| Request 1 |
In the forum thread about driving harnesses for minis, which brand of synthetic harness does ironbessflint say she loves?
| Request 2 |
Pick up the forum thread about driving harnesses for minis after its final line and write the next post.

| Selected passage |
- Opening Delimiter -

Now, I'm not saying that you need to go out and spend $1000 on a harness, but you get the point about looking at a driving equipment as an investment, not a liability.

Myrna


----------



## ironbessflint (Aug 31, 2011)

I'll second Myrna. I'm all for a good quality leather harness, but I LOVE my Country Carriages synthetic, and I've been very happy with how it fits the minis. Claudette is fabulous about swapping out pieces too, so you can get a perfect fit.


----------



## lucky seven (Sep 2, 2011)

I am really interested in the ideas posted here. I had a list of companies that sell harnesses but they were deleated. I am trying to set up a training schedule for my boy now but need a harness first. I talked to Big D's about their harnesses. They say my B size mini is in their pony harness. There are so many options out there. Now to check out all the sites listed here.


----------



## Marsha Cassada (Sep 2, 2011)

- Closing Delimiter -

Saved data entries:
- Opening Delimiter -

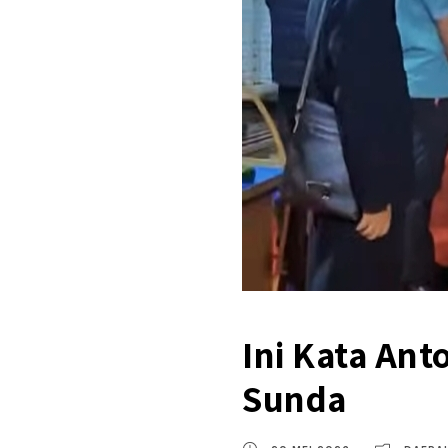
Ini Kata Ant
Sunda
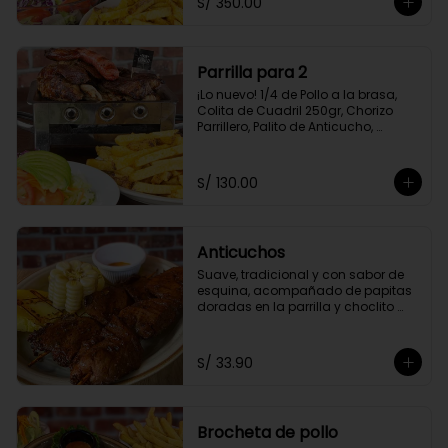
S/ 350.00
Amarilla Frita y Ensalada Parrillera
Parrilla para 2
¡Lo nuevo! 1/4 de Pollo a la brasa, 
Colita de Cuadril 250gr, Chorizo 
Parrillero, Palito de Anticucho, 
Chuleta 250gr, Pechuga 250, Papas 
Amarillas Fritas y Ensalada 
Parrillera.
S/ 130.00
Anticuchos
Suave, tradicional y con sabor de 
esquina, acompañado de papitas 
doradas en la parrilla y choclito 
tierno
S/ 33.90
Brocheta de pollo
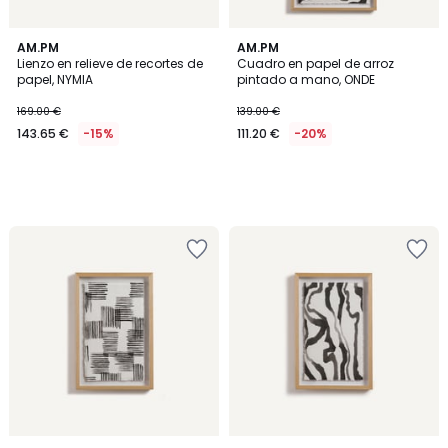
AM.PM
AM.PM
Lienzo en relieve de recortes de
Cuadro en papel de arroz
papel, NYMIA
pintado a mano, ONDE
169.00 €
139.00 €
143.65 €
-15%
111.20 €
-20%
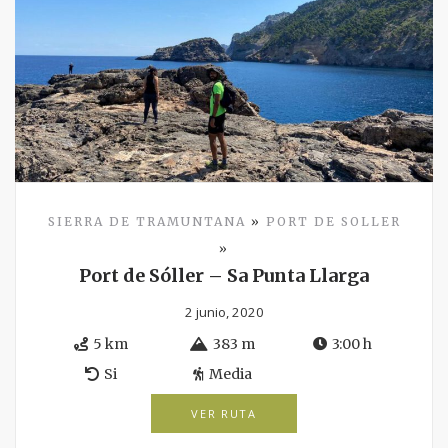
SIERRA DE TRAMUNTANA
»
PORT DE SOLLER
»
Port de Sóller – Sa Punta Llarga
2 junio, 2020
5 km
383 m
3:00 h
Si
Media
VER RUTA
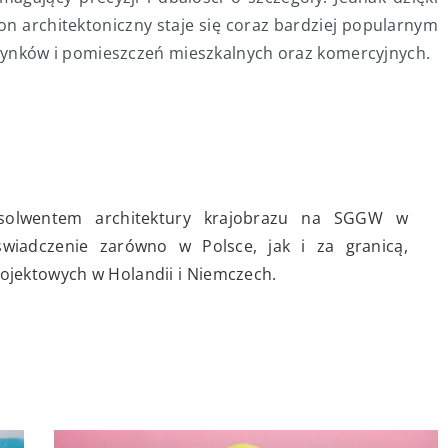
ton architektoniczny staje się coraz bardziej popularnym
nków i pomieszczeń mieszkalnych oraz komercyjnych.
solwentem architektury krajobrazu na SGGW w
wiadczenie zarówno w Polsce, jak i za granicą,
ojektowych w Holandii i Niemczech.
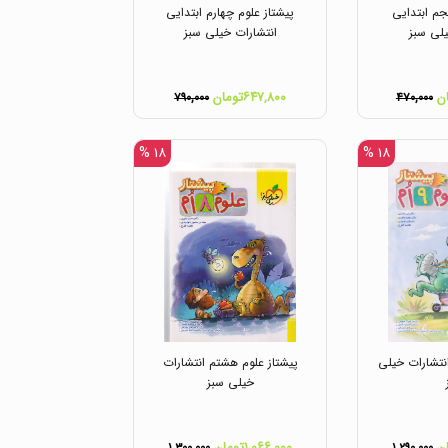
جم ابتدایی
پیشتاز علوم چهارم ابتدایی
لی سبز
انتشارات خیلی سبز
۶۴۷,۸۰۰تومان
۷۹۰,۰۰۰
۴۷۰,۰۰۰
۱۸ %
۱۸ %
انتشارات خیلی
پیشتاز علوم هشتم انتشارات
خیلی سبز
۱,۰۶۶,۰۰۰تومان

- Closing Delimiter -

| Exercise answer 1 |
Country Carriages.

| Exercise answer 2 |
lucky seven said:


> I am really interested in the ideas posted here. I had a list of companies that sell harnesses but they were deleated. I am trying to set up a training schedule for my boy now but need a harness first. I talked to Big D's about their harnesses. They say my B size mini is in their pony harness. There are so many options out there. Now to check out all the sites listed here.


I have the Big D miniature. It was my first harness 8 years ago and I'm still enjoying it. The headstall is really nice. The only down side is the breeching is only a single strap. Also, Big D does not do parts--or they didn't used to. But the leather is very nice. I've used mine for showing in A shows.


----------



## lucky seven (Sep 2, 2011)

Marsha thats nice to know. Is your harness for a A or B size mini? My guy is 36" at the withers.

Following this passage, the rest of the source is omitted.